An Namira, begitulah nama masjid tersebut. Secara fisik, ukurannya tidak besar. Maklum saja, hanya sebuah masjid desa yang berada di pesisir dan jauh dari keramaian kota.
Namun jika kita mengunjungi masjid yang berada di Ratatotok, Minahasa Tenggara, Sulawesi Utara ini, ada rasa damai yang hinggap di sanubari. Tak hanya itu, ada kebanggaan yang timbul atas toleransi umat beragama di desa tersebut.
Suatu ketika di tahun 2016, saya mendapatkan kesempatan untuk berkunjung ke Teluk Buyat, Sulawesi Utara. Perairan Teluk Buyat ini begitu indah. Air lautnya berwarna biru jernih. Berbagai jenis ikan dan terumbu karang hidup di dalamnya.
Selain lautnya, daratan di sekitar Teluk Buyat juga indah. Daratannya berbukit-bukit, dan masih banyak pepohonan yang tumbuh. Hijau, menyejukkan mata.
Salah satu pantai yang memiliki potensi wisata yaitu Pantai Lakban. Pantai ini memiliki daratan yang landai, ditambah dengan pohon kelapa yang memanjang mengikuti garis pantainya.
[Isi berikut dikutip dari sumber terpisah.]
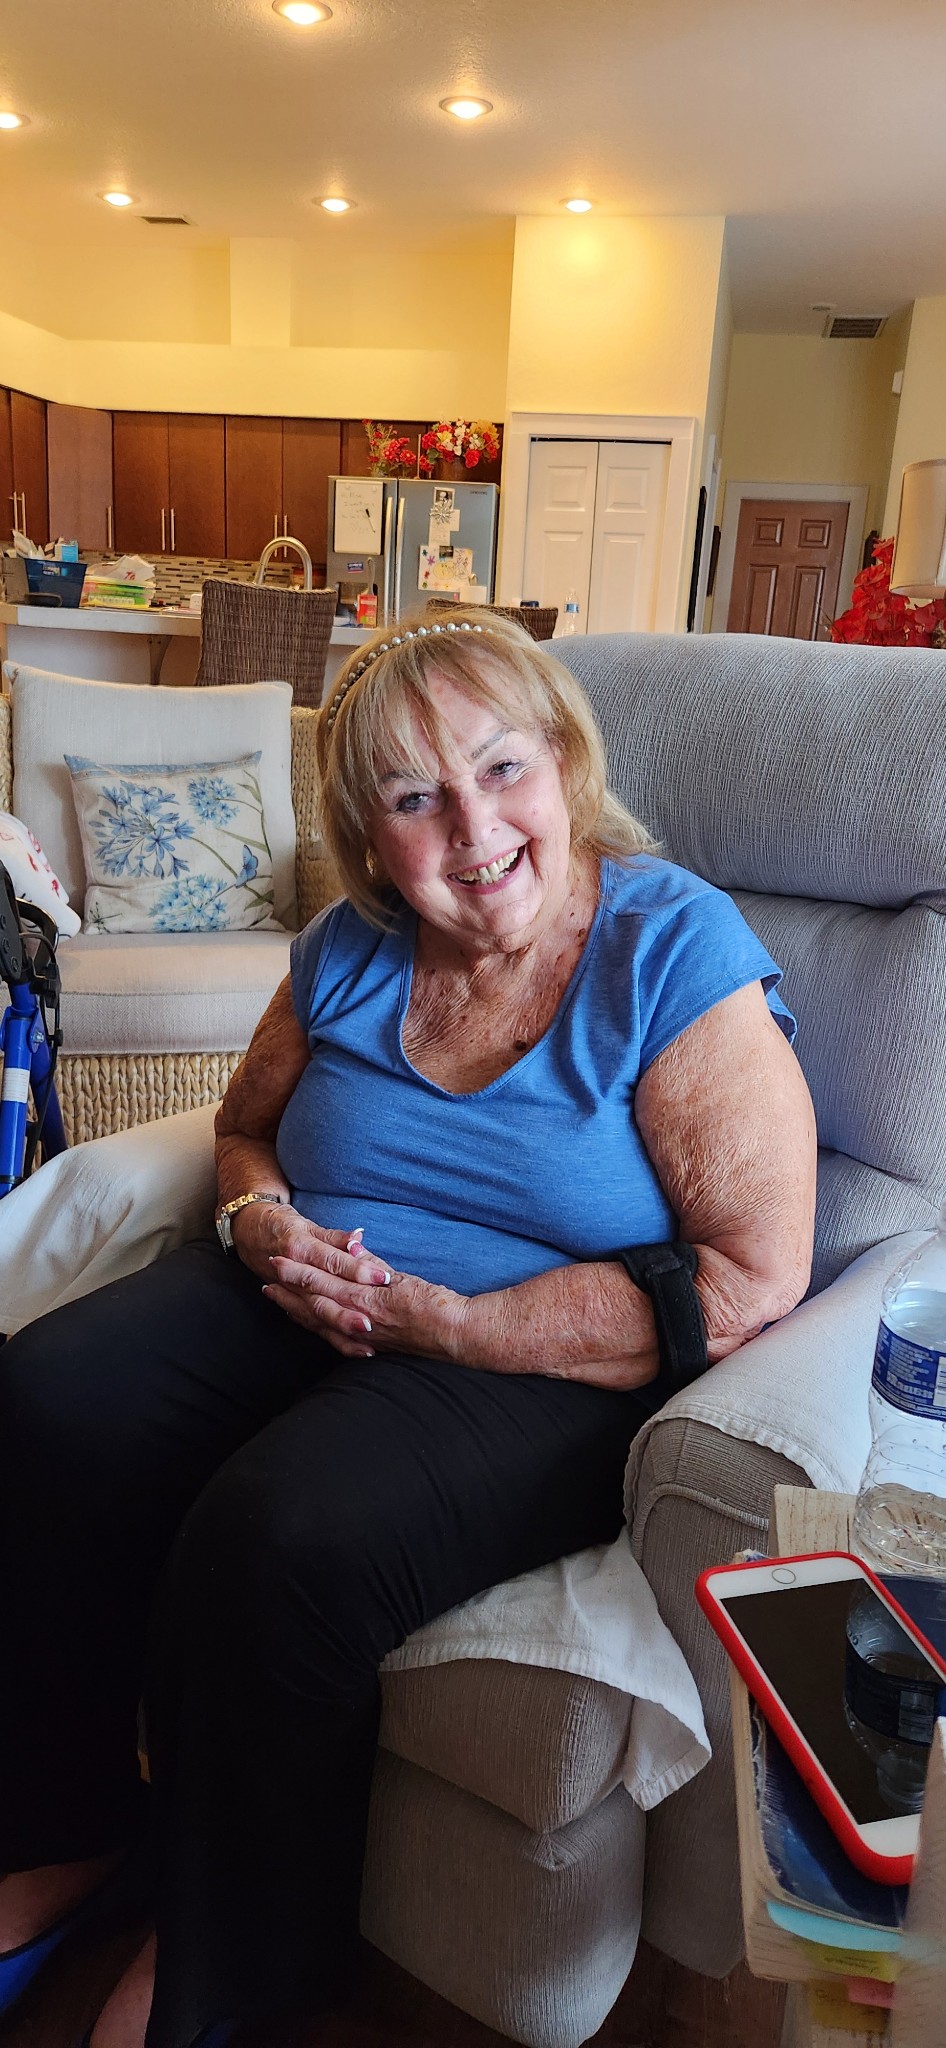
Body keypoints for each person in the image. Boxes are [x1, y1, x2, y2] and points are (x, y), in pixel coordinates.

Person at [0, 610, 817, 2048]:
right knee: (44, 1398)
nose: (473, 829)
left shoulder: (668, 946)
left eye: (501, 769)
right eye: (413, 797)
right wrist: (259, 1223)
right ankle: (73, 1830)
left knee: (280, 1538)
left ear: (563, 764)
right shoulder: (349, 946)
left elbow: (750, 1276)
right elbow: (243, 1132)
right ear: (368, 837)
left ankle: (234, 1954)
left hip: (546, 1357)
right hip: (309, 1287)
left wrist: (462, 1325)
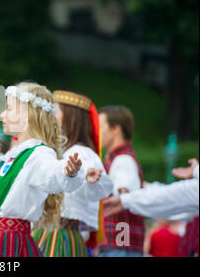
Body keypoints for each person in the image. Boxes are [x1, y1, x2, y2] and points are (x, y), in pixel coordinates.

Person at [0, 83, 84, 257]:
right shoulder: (11, 156)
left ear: (28, 114)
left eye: (9, 109)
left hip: (10, 246)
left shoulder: (38, 153)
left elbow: (52, 172)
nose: (2, 114)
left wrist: (68, 172)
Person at [31, 90, 113, 257]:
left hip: (61, 237)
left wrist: (90, 179)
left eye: (55, 111)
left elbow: (98, 187)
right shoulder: (56, 150)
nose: (50, 117)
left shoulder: (83, 154)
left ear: (70, 118)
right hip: (44, 232)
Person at [103, 160, 199, 257]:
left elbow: (176, 197)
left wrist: (126, 199)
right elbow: (178, 196)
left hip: (120, 245)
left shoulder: (158, 233)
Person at [96, 105, 145, 257]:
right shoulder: (118, 159)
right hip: (119, 246)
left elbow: (125, 195)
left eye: (101, 126)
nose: (97, 132)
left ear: (116, 129)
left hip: (120, 247)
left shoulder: (123, 160)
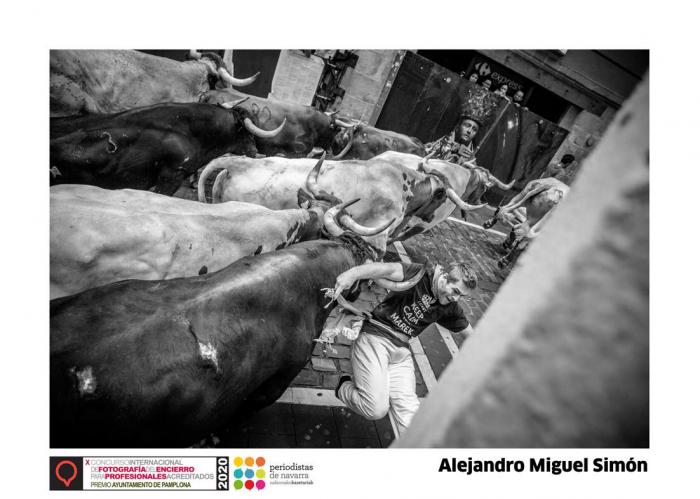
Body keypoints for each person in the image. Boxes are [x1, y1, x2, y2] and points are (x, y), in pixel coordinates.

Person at [332, 260, 477, 436]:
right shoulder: (419, 274)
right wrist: (352, 274)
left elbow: (473, 335)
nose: (456, 298)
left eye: (462, 296)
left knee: (410, 419)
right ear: (445, 277)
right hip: (375, 337)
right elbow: (384, 269)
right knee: (375, 409)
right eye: (455, 291)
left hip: (401, 352)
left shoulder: (449, 307)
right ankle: (342, 387)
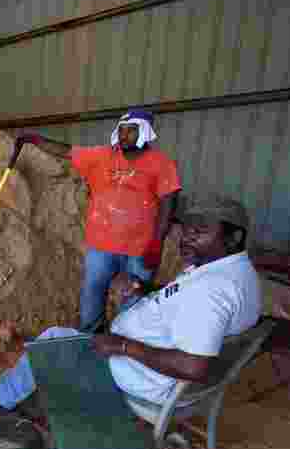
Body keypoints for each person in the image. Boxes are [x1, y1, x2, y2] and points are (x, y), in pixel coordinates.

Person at [0, 193, 260, 418]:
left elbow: (193, 366)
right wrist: (144, 289)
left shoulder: (211, 291)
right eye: (186, 230)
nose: (187, 237)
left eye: (200, 231)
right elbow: (190, 304)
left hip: (148, 378)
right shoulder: (234, 272)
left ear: (233, 237)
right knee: (103, 318)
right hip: (161, 357)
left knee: (53, 339)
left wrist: (122, 346)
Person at [15, 109, 181, 332]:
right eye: (121, 131)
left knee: (134, 301)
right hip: (101, 246)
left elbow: (168, 207)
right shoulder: (102, 156)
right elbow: (65, 151)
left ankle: (128, 341)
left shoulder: (162, 164)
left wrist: (156, 244)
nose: (124, 136)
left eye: (130, 131)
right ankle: (90, 338)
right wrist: (35, 140)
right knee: (92, 295)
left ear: (145, 132)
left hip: (140, 248)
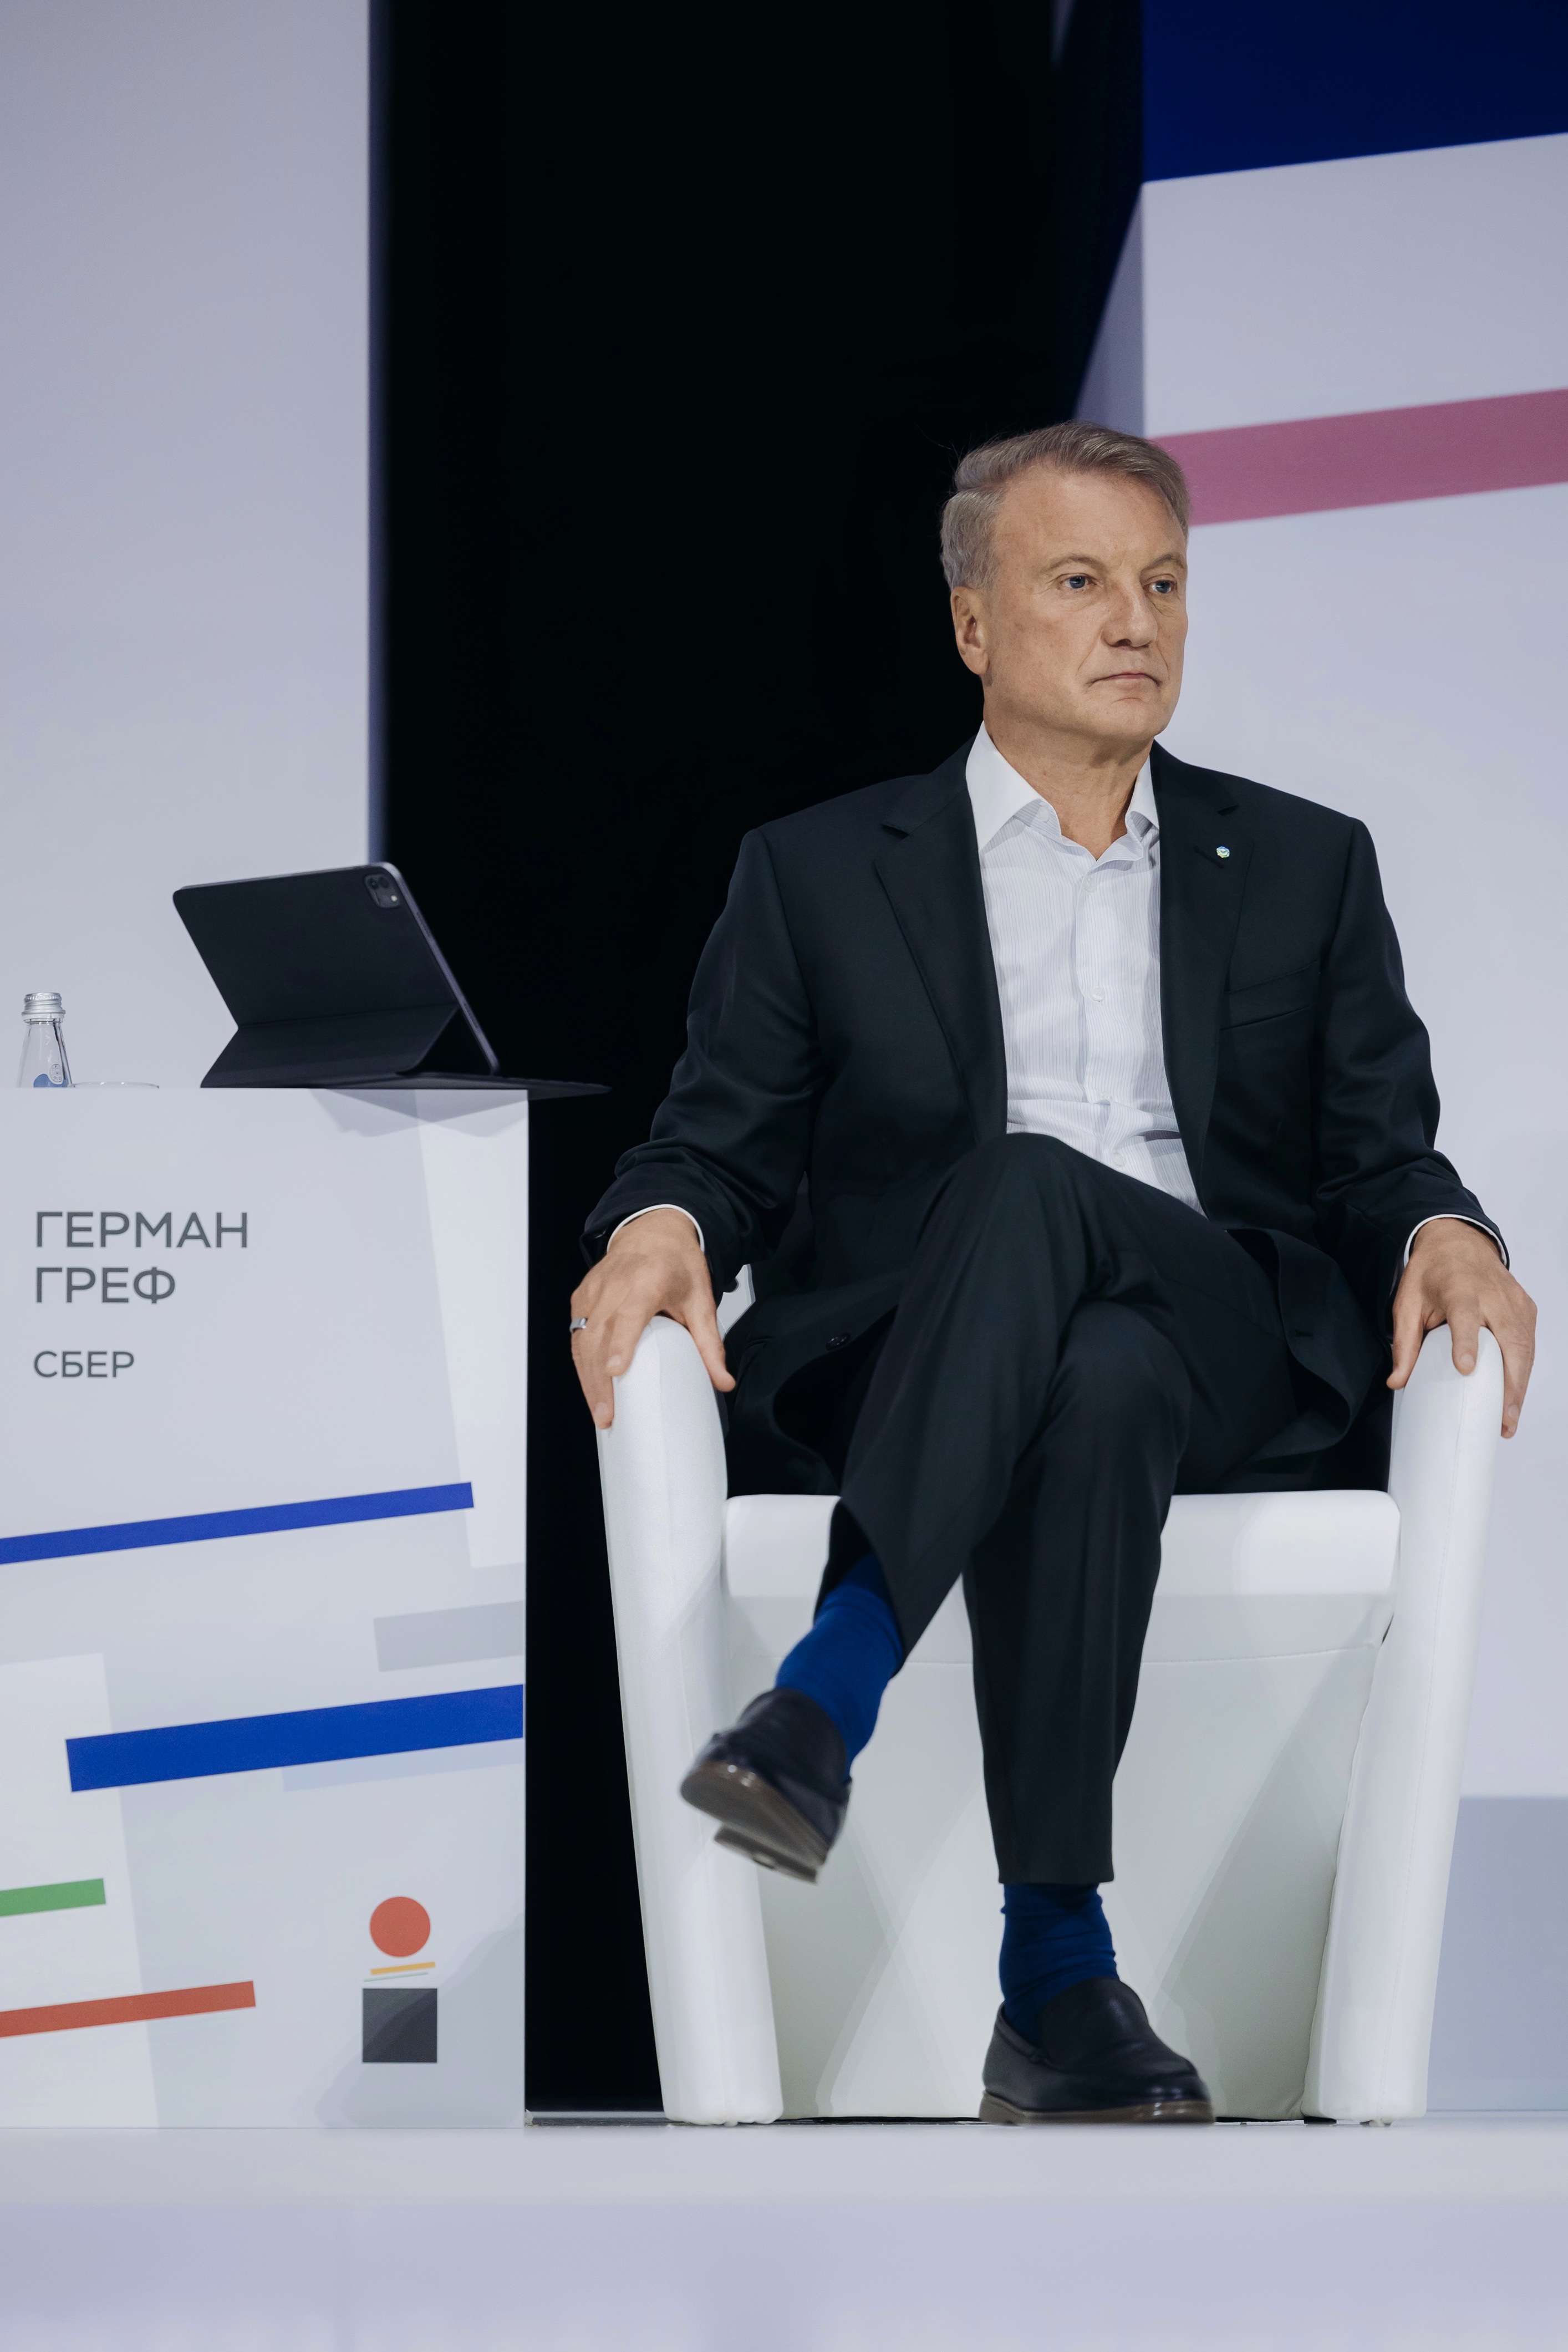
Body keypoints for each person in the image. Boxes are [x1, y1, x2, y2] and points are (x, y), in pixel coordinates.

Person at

Di hadapan pantai, ada deretan pulau yang berjajar.
Saat berkunjung ke Pantai Lakban pada pagi hari, saya sempat menyaksikan kegiatan nelayan setempat. Perahu-perahu nelayan mendarat, setelah pada malam sebelumnya mencari ikan di laut.
Di pantai yang tenang ini saya menjumpai Masjid An Namira, tak jauh dari lokasi para nelayan tadi. Keistimewaan dari masjid ini yaitu berdiri berdekatan dengan Gereja Masehi Injili di Minahasa (GMIM).
Ada dua agama besar yang dianut oleh penduduk Ratatotok, juga masyarakat Minahasa pada umumnya, yakni Islam dan Kristen. Umat dari dua agama ini hidup rukun berdampingan satu dengan yang lain.
Saat umat Kristen merayakan hari besar keagamaan seperti Natal, maka umat Islam turut berjaga-jaga di sekitar lingkungan gereja. Begitu juga sebaliknya saat umat Islam beribadah atau merayakan hari besar keagamaannya seperti Idul Fitri, umat Kristen dengan senang hati berjaga di lingkungan tersebut.
Masyarakat Ratatotok yang sebagian besar berprofesi sebagai nelayan ini, berasal dari berbagai suku. Tidak hanya suku Minahasa, tetapi juga Bolaang Mongondow, Gorontalo, Bugis, hingga Jawa. Mereka hidup rukun satu dengan yang lain.